There is, however, a reason to expect smoking related disease declines even earlier than 1980. IF claims are true smoking reduces life expectancy an average of 14 years, then all of the projections made above should have occurred 14 years earlier. Perhaps the average life expectancy numbers for males is composed of 70% never smoking males and males who quit before age 50, living to an average age of 76 and 30% at risk smokers living to an average age of 62. The overall life expectancy would still be age 72, but the smoking component would have died at average age 62, or average 1967 among those born 1905 and average 1977 among those born 1915. Those persons, still living, in the birth groups 1905-1915 during, 1980, and 1990 would then be mostly those who never smoked or quit early in their lives. This would leave only males, birth group 1925 and latter, who smoked less than birth groups 1905 and 1915 at age 50 and much less at age 60 alive to suffer smoking related diseases after 1980. Similar calculations for females, average life expectancy 79, yield average death age 69 for the smoking component, and by 1985, only the portion of the 1915 birth group that didn’t smoke is still alive instead of almost all the 1915 birth group and this would lead to declining smoking related disease among still-living women because their smoking exposure thereafter would be declining.
I have addressed an alternate approach to determine if smokers live an average 14 years less than nonsmokers.

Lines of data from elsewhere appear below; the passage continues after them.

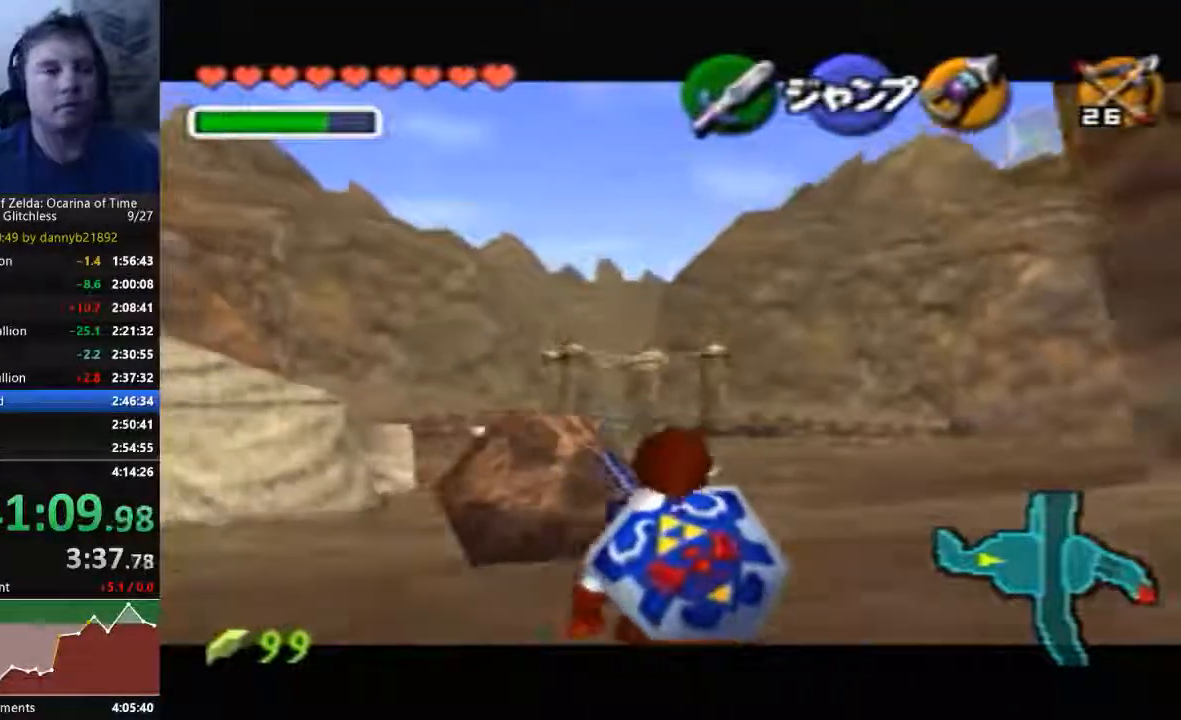
{"buttons": [], "left_stick": "down", "events": []}
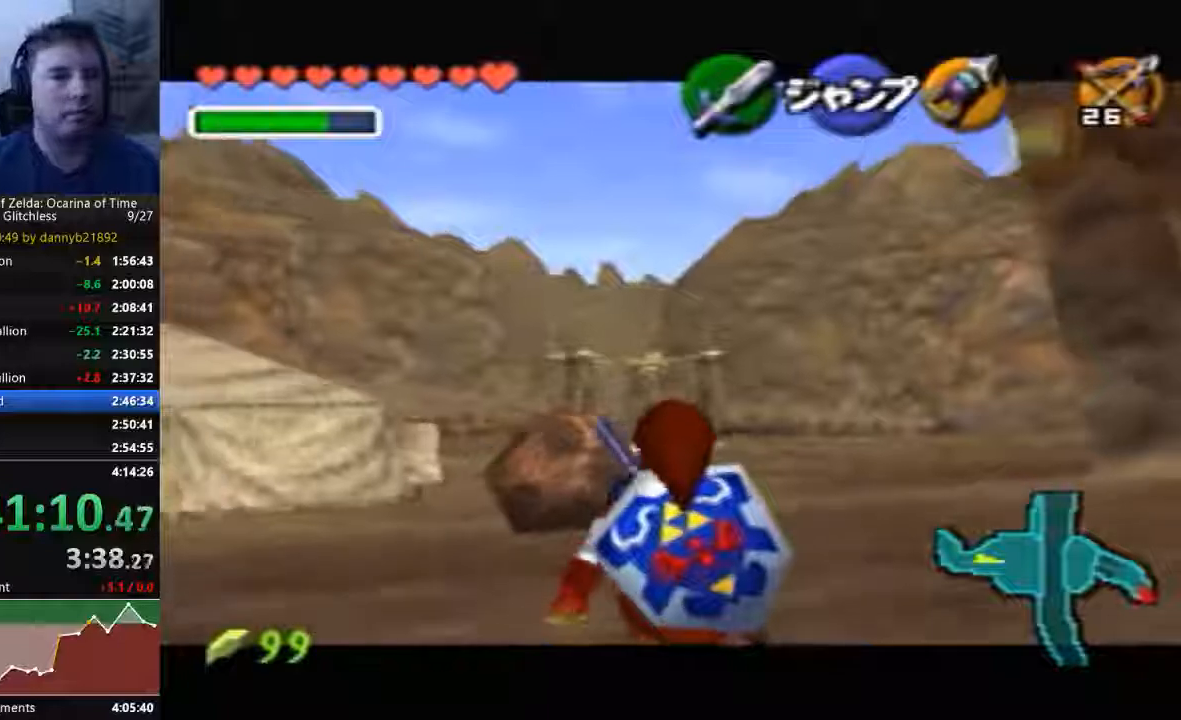
{"buttons": [], "left_stick": "down", "events": []}
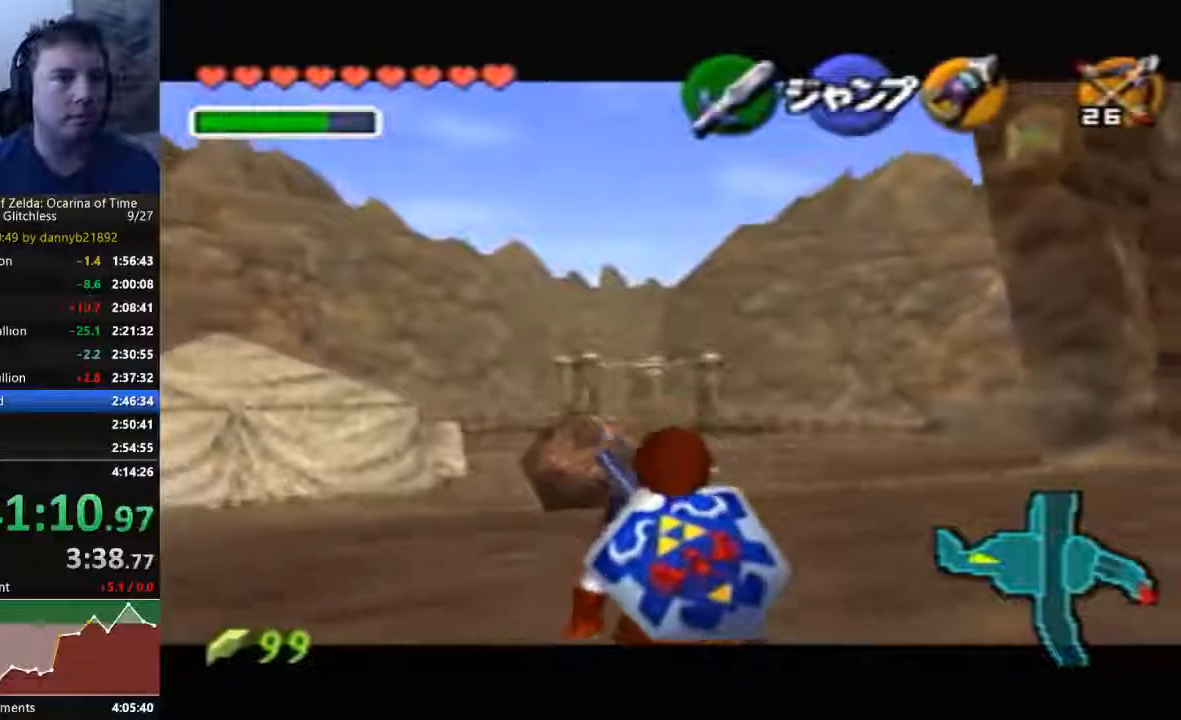
{"buttons": [], "left_stick": "down", "events": []}
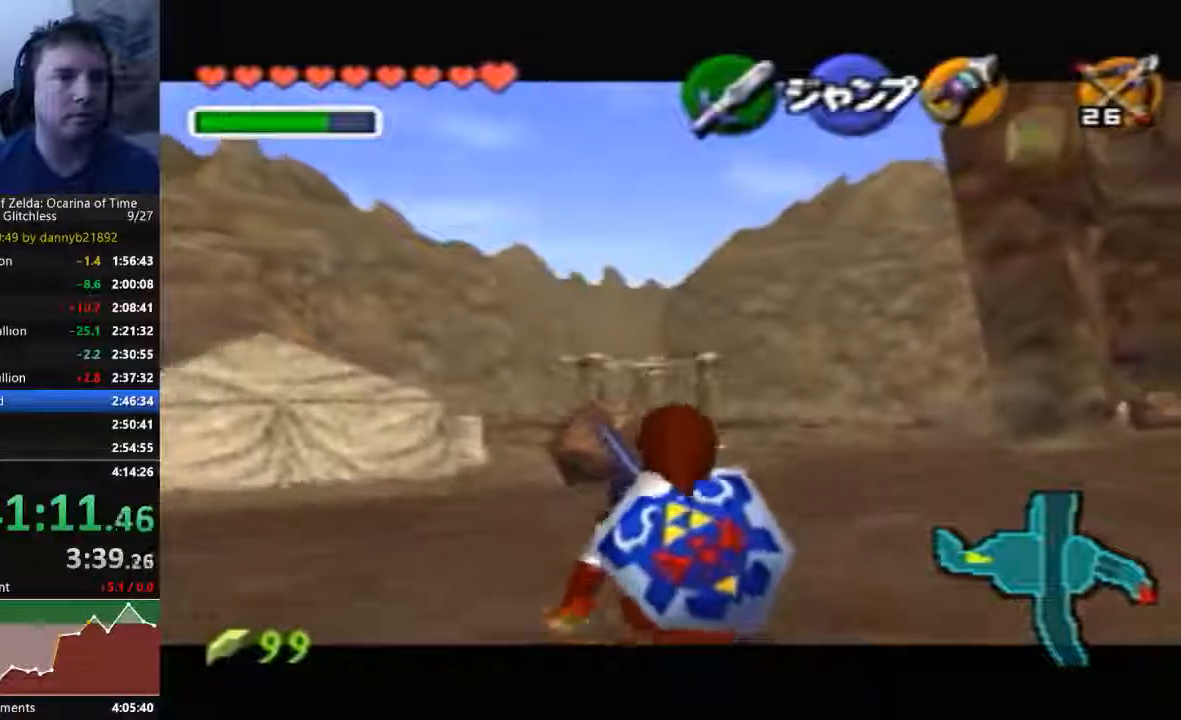
{"buttons": [], "left_stick": "down", "events": []}
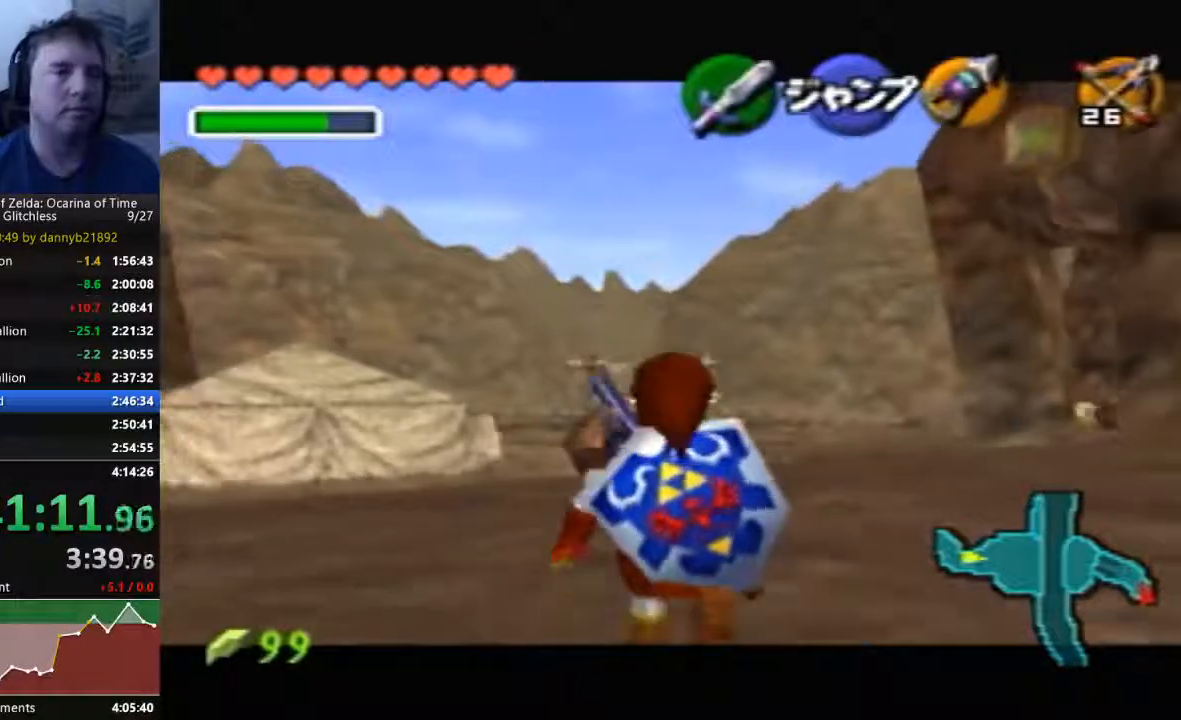
{"buttons": [], "left_stick": "down", "events": []}
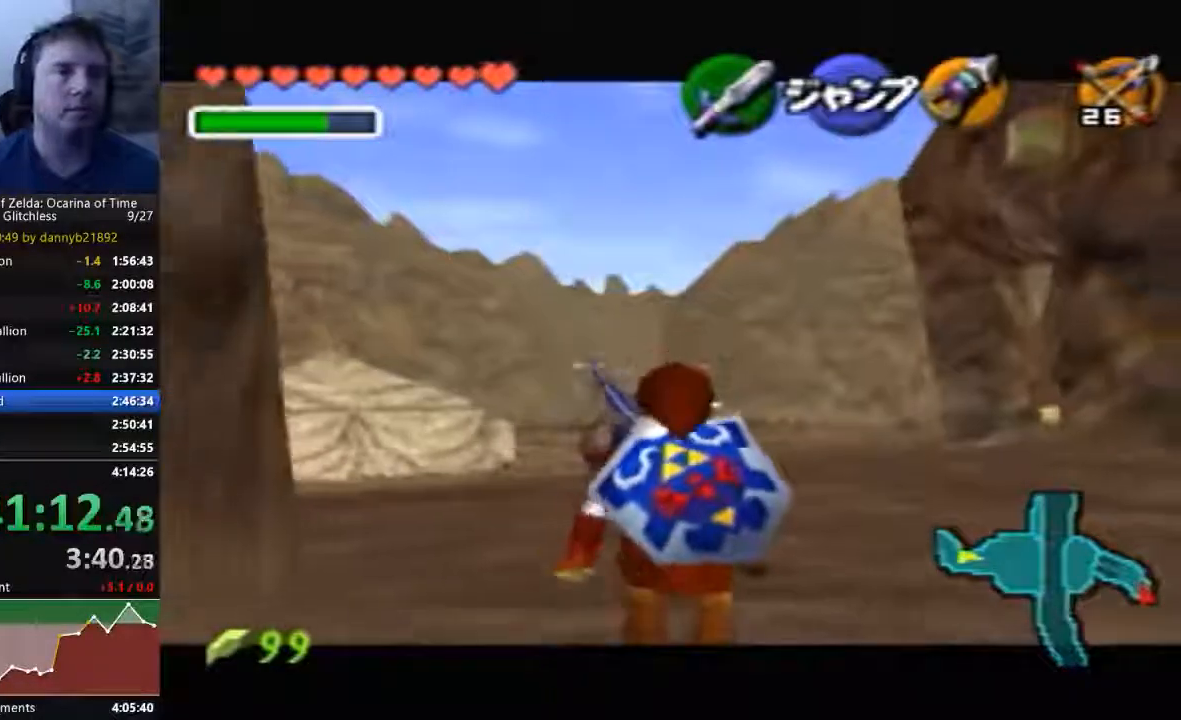
{"buttons": [], "left_stick": "down", "events": []}
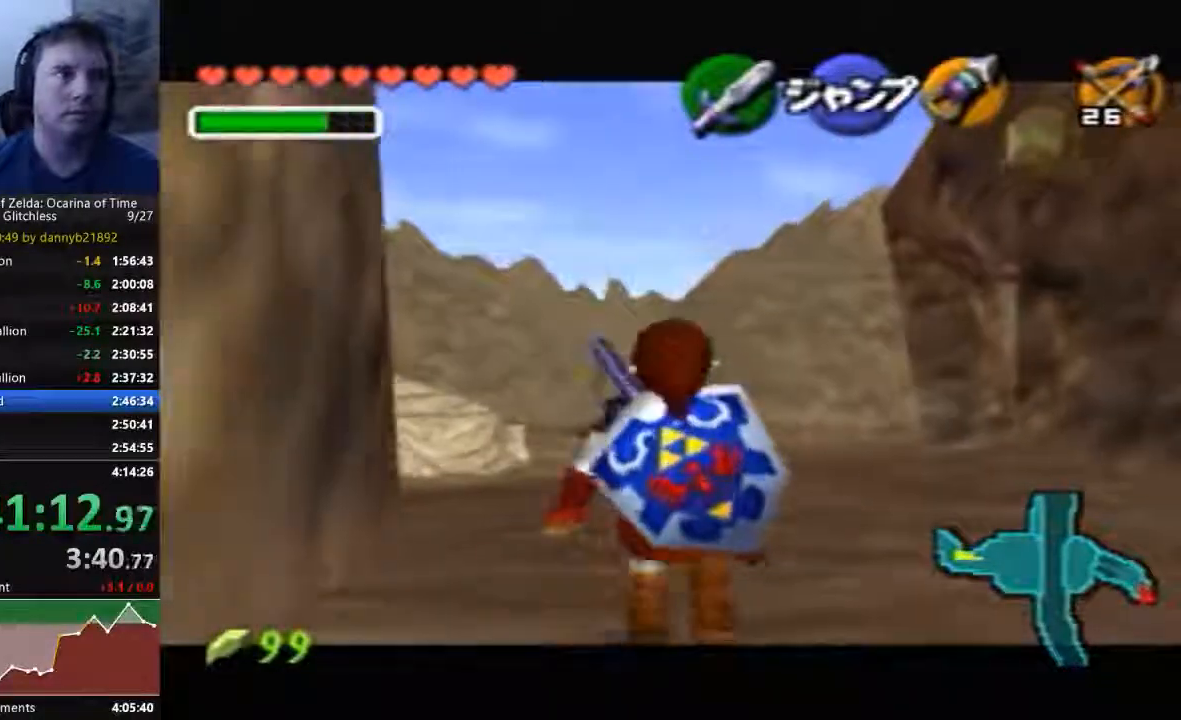
{"buttons": [], "left_stick": "down", "events": []}
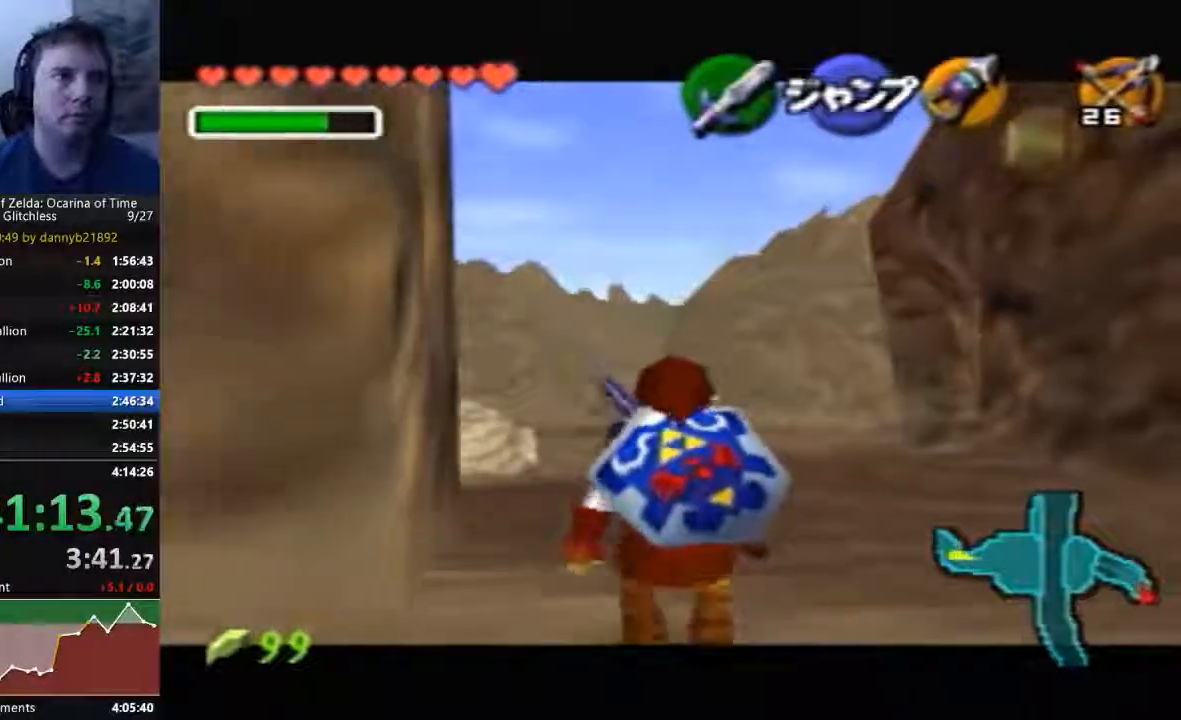
{"buttons": [], "left_stick": "down-left", "events": [[500, "left_stick", "down-left"]]}
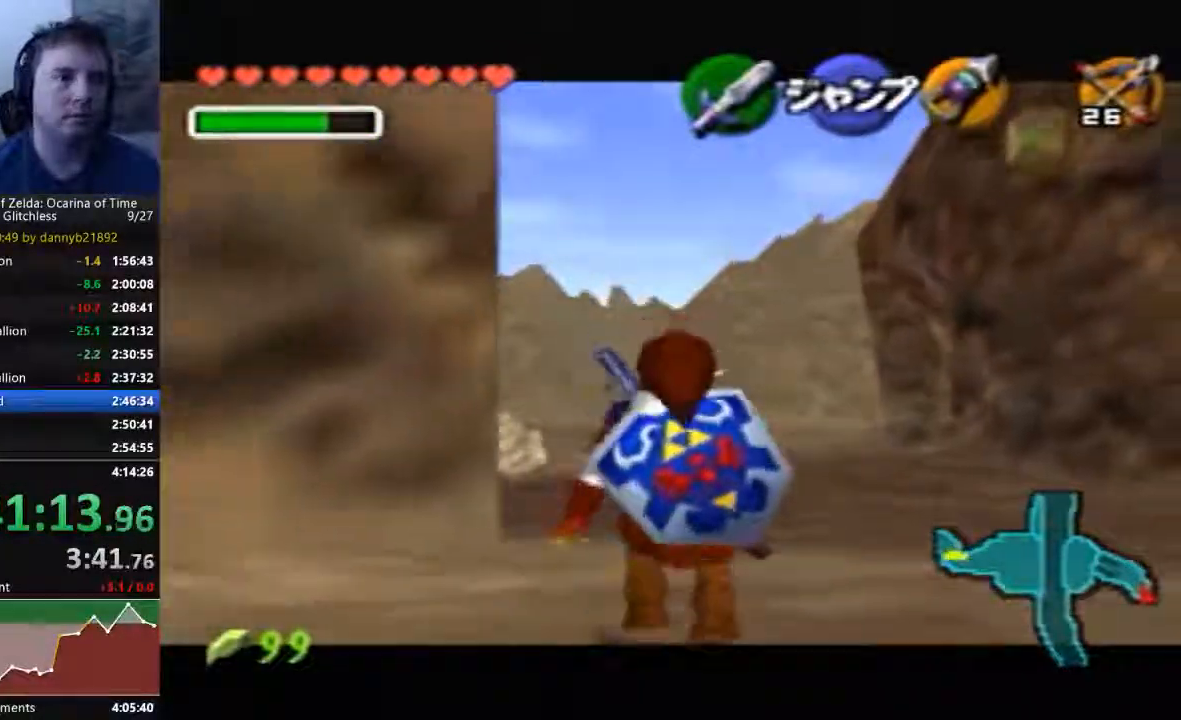
{"buttons": [], "left_stick": "left", "events": [[400, "A", "down"], [400, "left_stick", "left"], [500, "A", "up"]]}
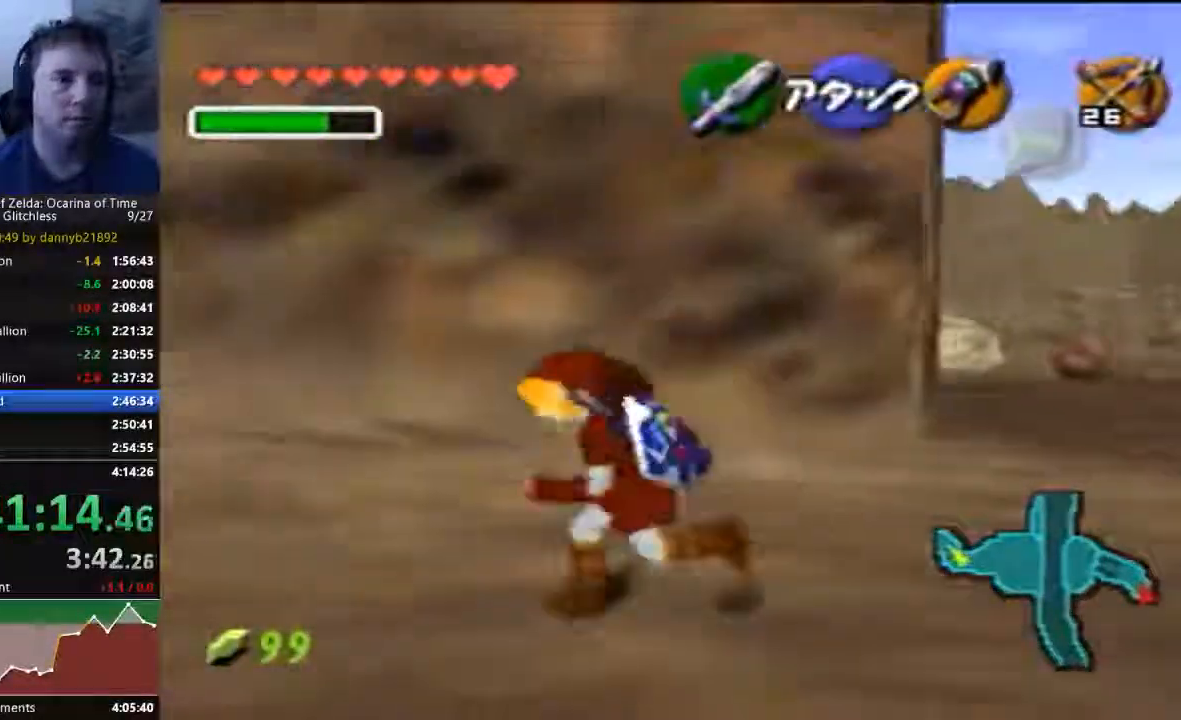
{"buttons": [], "left_stick": "up-left", "events": [[133, "left_stick", "up-left"]]}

From SAUS, 1992,T199, I have obtained data from U.S. Centers for Disease Control, Office of Smoking and Health surveys of those aged 25-44 years-old during 1965, and aged 45-64 years-old, during 1985:
* during 1965, of those aged 25-44, 49.5% smoked and their quit ratio was 23.6%
*during 1985, of those aged 45-64, 31.6% smoked, and their quit ratio was 49.7%.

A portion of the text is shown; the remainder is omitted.